I find it somewhat amusing that the more code we write the smaller the underlying Core Data SQLite query gets :-) This fetch request, executed on the same device and dataset as before, executes in 0.0162s which is considerably faster than the original query which took over 0.07s. The reason is obvious if you take a look at the SQL query being used as Core Data is using SQLite to perform the min function directly on the createdAt property in the database avoiding the need to retrieve all 5,000 values.

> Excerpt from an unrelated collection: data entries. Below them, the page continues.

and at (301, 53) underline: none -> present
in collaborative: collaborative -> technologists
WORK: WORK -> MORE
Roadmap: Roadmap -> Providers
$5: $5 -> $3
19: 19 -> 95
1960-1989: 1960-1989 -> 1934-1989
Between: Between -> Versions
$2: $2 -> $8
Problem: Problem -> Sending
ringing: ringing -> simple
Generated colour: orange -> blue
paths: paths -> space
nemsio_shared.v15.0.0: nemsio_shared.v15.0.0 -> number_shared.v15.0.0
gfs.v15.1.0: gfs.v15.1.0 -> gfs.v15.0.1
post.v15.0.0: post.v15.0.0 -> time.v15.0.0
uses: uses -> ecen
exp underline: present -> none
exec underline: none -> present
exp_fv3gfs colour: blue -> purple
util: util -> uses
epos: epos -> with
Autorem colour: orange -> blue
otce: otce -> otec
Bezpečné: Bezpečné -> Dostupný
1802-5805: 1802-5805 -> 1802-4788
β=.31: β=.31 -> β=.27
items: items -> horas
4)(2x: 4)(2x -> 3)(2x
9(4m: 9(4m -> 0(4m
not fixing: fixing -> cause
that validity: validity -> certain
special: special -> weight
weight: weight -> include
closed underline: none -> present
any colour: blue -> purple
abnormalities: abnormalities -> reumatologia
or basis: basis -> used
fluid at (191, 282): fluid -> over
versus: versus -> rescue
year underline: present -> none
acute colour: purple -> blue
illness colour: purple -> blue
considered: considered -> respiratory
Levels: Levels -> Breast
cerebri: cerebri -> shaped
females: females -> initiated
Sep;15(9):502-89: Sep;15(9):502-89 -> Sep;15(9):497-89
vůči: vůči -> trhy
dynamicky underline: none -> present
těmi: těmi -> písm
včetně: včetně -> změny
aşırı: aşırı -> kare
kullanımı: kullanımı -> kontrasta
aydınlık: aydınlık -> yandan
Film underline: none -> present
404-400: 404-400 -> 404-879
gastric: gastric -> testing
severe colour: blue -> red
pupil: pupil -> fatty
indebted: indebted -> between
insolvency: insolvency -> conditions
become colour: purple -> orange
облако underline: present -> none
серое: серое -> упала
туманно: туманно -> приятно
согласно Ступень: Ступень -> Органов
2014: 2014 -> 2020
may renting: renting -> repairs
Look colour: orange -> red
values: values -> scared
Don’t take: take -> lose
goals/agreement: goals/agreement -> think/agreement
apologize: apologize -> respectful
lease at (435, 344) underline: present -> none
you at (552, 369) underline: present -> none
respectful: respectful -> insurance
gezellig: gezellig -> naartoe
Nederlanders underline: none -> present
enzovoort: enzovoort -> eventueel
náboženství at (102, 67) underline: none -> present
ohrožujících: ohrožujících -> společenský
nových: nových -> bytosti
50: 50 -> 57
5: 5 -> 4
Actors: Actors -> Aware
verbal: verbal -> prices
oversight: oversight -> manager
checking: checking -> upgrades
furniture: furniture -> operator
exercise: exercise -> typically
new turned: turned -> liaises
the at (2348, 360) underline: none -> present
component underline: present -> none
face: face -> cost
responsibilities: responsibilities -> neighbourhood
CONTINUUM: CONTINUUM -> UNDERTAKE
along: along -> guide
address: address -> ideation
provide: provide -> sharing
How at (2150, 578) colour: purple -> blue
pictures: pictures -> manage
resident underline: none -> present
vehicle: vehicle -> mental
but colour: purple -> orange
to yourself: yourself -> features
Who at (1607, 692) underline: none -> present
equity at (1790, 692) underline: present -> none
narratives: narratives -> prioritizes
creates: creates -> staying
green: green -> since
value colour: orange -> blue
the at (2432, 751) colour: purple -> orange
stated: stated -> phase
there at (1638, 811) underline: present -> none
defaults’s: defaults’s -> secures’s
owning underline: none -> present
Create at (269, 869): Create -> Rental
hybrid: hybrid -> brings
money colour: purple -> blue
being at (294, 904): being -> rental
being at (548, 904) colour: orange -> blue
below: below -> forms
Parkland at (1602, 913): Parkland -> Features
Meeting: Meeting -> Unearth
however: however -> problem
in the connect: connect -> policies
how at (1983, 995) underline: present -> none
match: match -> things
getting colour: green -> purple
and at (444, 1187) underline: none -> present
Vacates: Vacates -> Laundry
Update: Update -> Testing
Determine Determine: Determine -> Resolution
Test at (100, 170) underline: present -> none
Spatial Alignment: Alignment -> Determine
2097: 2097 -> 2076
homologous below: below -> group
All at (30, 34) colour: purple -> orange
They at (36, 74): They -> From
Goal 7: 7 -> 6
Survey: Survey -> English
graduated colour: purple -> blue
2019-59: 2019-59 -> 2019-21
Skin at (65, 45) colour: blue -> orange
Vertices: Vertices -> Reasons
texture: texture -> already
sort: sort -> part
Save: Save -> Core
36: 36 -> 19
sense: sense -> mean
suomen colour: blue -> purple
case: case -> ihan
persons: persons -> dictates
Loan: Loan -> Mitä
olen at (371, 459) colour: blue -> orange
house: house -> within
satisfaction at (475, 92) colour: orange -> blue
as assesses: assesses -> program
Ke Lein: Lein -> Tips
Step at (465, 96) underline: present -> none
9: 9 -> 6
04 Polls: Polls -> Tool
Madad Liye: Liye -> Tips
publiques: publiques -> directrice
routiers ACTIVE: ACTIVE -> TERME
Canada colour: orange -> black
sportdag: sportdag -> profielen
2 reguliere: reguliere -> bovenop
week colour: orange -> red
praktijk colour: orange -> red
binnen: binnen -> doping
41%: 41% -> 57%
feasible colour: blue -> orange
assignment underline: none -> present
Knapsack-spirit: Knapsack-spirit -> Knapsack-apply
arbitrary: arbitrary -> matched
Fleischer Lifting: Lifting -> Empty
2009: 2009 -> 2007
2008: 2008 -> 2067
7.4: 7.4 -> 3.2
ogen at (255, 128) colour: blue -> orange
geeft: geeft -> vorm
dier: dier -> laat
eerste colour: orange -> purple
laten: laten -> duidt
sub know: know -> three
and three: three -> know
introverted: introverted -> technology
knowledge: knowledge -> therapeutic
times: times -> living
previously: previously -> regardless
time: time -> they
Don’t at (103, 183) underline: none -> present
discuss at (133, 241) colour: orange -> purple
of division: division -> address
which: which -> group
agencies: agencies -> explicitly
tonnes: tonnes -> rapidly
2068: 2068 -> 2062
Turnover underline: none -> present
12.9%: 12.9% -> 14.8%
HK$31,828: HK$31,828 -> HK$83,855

Where expressions really start to become effective is when you need to perform multiple calculations on the same dataset. So suppose that we want to calculate both the earliest and the latest creation dates. All we need to do is construct a second expression:

NSExpression *latestExpression =
    [NSExpression expressionForFunction:@"max:"
    arguments:[NSArray arrayWithObject:keyPathExpression]];
NSExpressionDescription *latestExpressionDescription =
    [[NSExpressionDescription alloc] init];
[latestExpressionDescription setName:@"latestDate"];
[latestExpressionDescription setExpression:latestExpression];
[latestExpressionDescription setExpressionResultType:NSDateAttributeType];

This time we are using the max: function and we have named our expression latestDate. Note that we do not need to use a separate fetch request for each of these expressions. We can set our properties to fetch to include both expressions and execute a single fetch request:

[fetchRequest setPropertiesToFetch:[NSArray 
     arrayWithObjects:earliestExpressionDescription,
     latestExpressionDescription, nil]];

Now when we execute the fetch request we get back a dictionary containing two entries representing both the earliestDate and latestDate results:

NSError *error = nil;
NSArray *fetchResults = [self.managedObjectContext
                         executeFetchRequest:fetchRequest
                         error:&error];
NSDate *oldest = [[fetchResults lastObject] valueForKey:@"earliestDate"];
NSDate *latest = [[fetchResults lastObject] valueForKey:@"latestDate"];

As the SQL debug shows us this query to calculate both the earliest and latest dates executes almost as fast as the fetch for just the earliest date and is still many times faster than the original approach of sorting the property with Core Data:

2012-01-19 22:06:33.153 ToDoSync[18681:707] CoreData: sql: SELECT
min( t0.ZCREATEDAT), max( t0.ZCREATEDAT) FROM ZTASK t0
2012-01-19 22:06:33.170 ToDoSync[18681:707] CoreData: annotation: sql
connection fetch time: 0.0174s
2012-01-19 22:06:33.175 ToDoSync[18681:707] CoreData: annotation: total
fetch execution time: 0.0220s for 1 rows.

Wrapping Up

Using NSExpression is perhaps not the most intuitive way to perform complex queries and calculations on Core Data sets. However I think it is worth spending some time mastering them as the performance improvements can be significant, especially when you need to frequently repeat a calculation with a large data set.